Question 2: Covid-19 New York, California, Louisiana, and Florida
Q2 = home %>%
filter(state %in% c("New York","California", "Louisiana", "Florida")) %>%
group_by(state, date) %>% summarise(cases = sum(cases)) %>%
mutate(newCases = cases - lag(cases),
roll7 = zoo::rollmean(newCases, 7, fill = NA, align = 'right')) %>% ungroup()
Q2 %>% ggplot(aes(x = date, y = newCases)) + geom_col(aes(y = newCases), col = NA, fill ="#F5B8B5") +
geom_line(aes(y = roll7), col = "darkred", size = 1) + facet_grid(~state, scale = "free_y") +
ggthemes::theme_wsj() + theme(legend.position = "right")
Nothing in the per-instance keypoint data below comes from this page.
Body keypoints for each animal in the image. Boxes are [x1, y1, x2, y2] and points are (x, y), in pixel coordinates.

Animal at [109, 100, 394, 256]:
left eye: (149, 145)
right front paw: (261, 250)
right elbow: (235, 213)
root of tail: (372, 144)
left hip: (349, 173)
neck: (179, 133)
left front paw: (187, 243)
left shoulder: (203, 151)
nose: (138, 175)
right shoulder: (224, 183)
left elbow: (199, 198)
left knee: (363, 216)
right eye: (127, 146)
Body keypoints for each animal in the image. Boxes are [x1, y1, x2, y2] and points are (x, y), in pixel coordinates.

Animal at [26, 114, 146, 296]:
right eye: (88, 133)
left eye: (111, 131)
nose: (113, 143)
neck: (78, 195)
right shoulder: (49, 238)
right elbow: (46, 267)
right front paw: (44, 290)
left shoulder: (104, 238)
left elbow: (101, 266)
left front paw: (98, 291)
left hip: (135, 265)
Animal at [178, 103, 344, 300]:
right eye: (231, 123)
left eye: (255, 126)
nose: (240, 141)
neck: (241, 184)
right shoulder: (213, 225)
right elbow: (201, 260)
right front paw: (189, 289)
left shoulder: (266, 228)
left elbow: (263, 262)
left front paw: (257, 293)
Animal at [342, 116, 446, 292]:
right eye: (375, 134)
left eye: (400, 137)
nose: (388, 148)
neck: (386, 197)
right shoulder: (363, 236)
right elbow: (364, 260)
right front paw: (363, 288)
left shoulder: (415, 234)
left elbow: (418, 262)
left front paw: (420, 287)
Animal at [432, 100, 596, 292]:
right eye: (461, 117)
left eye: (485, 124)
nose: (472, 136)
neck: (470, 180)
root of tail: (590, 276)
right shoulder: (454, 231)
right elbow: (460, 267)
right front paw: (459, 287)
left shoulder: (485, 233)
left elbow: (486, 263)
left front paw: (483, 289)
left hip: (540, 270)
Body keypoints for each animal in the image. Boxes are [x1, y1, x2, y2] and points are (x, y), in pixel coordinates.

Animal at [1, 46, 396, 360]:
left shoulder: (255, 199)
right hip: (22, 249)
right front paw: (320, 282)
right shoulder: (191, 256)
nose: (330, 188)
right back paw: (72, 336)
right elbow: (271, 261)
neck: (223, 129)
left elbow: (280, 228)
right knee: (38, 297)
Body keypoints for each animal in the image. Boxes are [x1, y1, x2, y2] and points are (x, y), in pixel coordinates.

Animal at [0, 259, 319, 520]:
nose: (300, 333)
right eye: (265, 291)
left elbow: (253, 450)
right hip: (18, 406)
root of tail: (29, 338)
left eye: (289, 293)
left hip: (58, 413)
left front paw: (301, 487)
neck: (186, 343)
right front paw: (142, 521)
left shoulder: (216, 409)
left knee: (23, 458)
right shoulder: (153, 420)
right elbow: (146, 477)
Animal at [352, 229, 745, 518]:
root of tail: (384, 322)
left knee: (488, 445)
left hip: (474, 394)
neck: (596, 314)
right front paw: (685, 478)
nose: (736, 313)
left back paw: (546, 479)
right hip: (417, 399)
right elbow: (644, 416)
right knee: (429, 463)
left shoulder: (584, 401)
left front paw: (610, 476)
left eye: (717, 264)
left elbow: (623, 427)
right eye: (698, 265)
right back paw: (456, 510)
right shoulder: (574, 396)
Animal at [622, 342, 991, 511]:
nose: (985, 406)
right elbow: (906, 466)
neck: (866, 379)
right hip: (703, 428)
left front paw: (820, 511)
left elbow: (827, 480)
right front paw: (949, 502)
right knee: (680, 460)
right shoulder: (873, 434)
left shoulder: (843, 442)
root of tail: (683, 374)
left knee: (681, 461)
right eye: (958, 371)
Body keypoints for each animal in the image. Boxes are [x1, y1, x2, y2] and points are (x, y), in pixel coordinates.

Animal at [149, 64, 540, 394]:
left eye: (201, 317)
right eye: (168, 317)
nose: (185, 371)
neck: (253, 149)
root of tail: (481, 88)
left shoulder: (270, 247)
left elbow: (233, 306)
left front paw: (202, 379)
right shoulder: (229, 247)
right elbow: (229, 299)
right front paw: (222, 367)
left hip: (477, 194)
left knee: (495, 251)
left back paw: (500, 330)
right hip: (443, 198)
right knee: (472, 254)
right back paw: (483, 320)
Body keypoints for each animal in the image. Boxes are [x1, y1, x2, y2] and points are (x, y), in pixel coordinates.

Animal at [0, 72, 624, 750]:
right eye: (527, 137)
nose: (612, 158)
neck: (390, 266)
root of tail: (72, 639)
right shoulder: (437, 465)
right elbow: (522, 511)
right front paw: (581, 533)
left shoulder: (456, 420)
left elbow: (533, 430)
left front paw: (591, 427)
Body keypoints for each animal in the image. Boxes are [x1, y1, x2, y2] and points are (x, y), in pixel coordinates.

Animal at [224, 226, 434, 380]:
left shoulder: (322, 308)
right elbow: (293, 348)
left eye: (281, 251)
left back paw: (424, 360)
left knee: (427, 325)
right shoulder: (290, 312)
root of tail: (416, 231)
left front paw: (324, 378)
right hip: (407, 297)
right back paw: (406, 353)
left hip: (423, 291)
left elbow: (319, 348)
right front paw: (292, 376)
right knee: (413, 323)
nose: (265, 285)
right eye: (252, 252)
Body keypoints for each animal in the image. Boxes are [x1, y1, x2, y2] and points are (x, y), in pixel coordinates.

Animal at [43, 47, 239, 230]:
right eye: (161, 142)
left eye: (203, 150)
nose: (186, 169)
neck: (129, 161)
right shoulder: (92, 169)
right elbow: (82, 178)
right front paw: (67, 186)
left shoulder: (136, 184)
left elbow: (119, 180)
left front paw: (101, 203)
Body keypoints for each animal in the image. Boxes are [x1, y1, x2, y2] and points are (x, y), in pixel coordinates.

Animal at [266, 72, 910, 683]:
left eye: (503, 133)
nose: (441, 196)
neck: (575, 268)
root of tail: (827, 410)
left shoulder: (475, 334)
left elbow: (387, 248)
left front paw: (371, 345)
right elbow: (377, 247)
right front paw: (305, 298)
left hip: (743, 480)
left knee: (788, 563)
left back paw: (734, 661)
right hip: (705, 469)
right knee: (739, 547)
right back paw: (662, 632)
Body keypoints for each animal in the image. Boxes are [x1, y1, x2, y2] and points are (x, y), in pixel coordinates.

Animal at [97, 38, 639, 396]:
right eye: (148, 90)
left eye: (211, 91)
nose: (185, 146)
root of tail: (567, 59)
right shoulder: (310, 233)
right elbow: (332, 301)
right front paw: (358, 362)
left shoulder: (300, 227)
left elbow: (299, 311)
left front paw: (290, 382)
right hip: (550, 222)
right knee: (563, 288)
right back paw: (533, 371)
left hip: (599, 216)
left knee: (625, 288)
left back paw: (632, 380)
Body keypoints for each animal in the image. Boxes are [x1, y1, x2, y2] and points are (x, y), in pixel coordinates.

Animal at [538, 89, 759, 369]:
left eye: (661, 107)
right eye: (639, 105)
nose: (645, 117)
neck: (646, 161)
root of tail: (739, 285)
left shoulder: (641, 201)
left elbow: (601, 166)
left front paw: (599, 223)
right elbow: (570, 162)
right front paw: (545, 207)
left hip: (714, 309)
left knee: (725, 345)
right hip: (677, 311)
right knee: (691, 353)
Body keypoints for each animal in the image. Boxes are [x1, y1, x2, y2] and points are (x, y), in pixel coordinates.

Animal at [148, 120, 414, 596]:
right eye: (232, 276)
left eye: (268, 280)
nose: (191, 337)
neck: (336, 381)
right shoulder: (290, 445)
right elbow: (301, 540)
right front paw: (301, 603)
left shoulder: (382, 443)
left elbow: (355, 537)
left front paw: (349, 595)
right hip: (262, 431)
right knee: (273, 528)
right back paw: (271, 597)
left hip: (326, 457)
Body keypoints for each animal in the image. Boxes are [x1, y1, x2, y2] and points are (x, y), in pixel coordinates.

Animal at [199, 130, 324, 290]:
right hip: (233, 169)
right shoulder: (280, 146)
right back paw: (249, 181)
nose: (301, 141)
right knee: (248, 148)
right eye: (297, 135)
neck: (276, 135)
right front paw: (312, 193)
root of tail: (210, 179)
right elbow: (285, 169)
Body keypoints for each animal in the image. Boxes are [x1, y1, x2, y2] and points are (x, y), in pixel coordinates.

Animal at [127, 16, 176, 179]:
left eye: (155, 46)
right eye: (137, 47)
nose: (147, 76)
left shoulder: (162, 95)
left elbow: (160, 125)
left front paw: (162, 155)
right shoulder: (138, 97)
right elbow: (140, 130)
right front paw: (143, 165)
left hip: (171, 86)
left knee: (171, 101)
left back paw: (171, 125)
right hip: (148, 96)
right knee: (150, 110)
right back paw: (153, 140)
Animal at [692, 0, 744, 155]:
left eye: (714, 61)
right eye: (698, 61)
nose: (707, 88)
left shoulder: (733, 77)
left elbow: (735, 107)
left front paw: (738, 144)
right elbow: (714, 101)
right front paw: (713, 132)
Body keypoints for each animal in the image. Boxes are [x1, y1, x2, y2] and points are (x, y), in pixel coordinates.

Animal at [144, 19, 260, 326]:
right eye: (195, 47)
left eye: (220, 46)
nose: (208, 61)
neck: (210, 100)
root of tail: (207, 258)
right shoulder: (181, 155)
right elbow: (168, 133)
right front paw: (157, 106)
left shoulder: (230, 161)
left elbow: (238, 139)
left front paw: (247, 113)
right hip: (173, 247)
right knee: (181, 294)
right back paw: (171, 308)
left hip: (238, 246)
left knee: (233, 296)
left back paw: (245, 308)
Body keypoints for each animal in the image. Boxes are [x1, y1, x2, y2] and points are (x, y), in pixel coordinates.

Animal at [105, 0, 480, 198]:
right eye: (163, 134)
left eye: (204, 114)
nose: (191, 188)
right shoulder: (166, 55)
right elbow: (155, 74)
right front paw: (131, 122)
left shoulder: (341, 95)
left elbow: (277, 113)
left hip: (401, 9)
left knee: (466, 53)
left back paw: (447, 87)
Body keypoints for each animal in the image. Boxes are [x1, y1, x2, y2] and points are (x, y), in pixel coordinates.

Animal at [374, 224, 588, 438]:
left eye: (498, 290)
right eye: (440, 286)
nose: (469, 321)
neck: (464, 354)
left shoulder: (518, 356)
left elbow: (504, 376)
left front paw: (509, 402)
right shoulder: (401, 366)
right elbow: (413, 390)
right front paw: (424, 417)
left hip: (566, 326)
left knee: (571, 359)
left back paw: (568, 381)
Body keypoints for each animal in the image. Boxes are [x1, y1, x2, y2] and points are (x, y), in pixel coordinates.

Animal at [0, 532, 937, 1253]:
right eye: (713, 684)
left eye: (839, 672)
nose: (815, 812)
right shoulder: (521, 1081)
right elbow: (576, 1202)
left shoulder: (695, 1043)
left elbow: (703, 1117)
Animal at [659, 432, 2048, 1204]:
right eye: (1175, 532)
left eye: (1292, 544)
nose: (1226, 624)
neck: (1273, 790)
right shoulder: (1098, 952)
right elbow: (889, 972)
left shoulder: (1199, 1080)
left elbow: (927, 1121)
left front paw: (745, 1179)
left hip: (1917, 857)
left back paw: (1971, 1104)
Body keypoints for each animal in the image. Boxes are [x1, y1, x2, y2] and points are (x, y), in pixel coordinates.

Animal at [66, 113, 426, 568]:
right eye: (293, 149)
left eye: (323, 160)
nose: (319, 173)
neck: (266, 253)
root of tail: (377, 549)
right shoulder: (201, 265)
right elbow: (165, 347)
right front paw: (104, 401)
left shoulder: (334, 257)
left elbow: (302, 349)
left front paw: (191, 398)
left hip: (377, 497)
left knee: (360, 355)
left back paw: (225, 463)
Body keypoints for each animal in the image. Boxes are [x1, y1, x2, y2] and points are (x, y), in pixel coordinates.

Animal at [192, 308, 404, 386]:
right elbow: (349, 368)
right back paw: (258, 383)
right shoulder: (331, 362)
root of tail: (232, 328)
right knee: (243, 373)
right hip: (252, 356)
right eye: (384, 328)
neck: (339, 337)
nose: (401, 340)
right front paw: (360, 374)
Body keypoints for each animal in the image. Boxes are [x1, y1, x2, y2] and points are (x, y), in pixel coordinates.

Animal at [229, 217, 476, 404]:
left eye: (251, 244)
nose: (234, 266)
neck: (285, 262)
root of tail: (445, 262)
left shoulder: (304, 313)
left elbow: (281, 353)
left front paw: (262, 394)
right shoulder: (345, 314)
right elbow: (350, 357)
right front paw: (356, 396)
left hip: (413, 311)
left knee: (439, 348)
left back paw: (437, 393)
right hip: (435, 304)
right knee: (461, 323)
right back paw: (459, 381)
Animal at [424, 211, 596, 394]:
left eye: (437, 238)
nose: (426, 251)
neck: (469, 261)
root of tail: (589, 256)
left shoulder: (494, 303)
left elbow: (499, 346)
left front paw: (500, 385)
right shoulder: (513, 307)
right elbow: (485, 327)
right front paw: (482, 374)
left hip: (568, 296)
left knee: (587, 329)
labs(title = paste("Daily Cases in NY, CA, LA, FL")) +
theme(plot.background = element_rect(fill = "white"),
panel.background = element_rect(fill = "white"),
plot.title = element_text(size = 10, face = 'bold')) +
theme(aspect.ratio = .5)
## NULL
Results: (Although I was unable to process the second graph I’ve studied Covid-19 data since the “Stay in Place” orders were given.) It is important to review population numbers when reflecting on Covid-19 cases to get a better picture of states that are having large peaks or dips within case numbers. Without factoring population, states with higher populations will appear to have way more covid-19 cases, but this is not the true picture. Out of the four states reviewed, California has the largest population overall, but currently does not have the highest covid-19 cases. Since the first set of graphs do not take population into account California would appear much higher than overall and Louisiana would appear to have low cases. Since Louisiana has a much lower population than California, Florida, and New York if population was factored in the Louisiana graph would show much higher per population cases.